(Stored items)
*** Block opens ***

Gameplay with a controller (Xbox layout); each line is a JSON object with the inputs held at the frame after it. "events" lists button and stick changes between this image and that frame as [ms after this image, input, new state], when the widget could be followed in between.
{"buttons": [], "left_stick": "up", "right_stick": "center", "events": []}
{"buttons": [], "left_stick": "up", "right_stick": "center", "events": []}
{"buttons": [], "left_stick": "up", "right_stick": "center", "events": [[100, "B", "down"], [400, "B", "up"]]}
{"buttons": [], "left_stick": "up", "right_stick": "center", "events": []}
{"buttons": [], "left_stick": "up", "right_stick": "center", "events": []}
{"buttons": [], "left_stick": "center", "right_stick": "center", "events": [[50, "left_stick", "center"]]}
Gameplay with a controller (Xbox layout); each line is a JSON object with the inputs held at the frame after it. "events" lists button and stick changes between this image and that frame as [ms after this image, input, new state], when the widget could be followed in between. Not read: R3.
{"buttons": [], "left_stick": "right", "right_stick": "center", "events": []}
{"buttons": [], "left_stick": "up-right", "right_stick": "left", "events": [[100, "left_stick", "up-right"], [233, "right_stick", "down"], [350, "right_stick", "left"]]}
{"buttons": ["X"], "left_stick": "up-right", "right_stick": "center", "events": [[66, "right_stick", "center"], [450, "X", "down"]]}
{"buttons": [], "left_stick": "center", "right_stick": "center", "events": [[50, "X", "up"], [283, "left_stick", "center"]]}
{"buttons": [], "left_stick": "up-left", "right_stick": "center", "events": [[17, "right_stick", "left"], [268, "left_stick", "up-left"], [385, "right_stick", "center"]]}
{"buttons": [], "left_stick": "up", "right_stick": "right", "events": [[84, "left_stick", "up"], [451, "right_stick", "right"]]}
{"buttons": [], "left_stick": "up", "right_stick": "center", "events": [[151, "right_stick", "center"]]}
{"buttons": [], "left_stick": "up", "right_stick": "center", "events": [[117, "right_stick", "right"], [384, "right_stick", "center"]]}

*** Block closes ***

In the records, locate each line holding the string "down" and copy it.

• _Answer to the exercise_
{"buttons": [], "left_stick": "up", "right_stick": "center", "events": [[100, "B", "down"], [400, "B", "up"]]}
{"buttons": [], "left_stick": "up-right", "right_stick": "left", "events": [[100, "left_stick", "up-right"], [233, "right_stick", "down"], [350, "right_stick", "left"]]}
{"buttons": ["X"], "left_stick": "up-right", "right_stick": "center", "events": [[66, "right_stick", "center"], [450, "X", "down"]]}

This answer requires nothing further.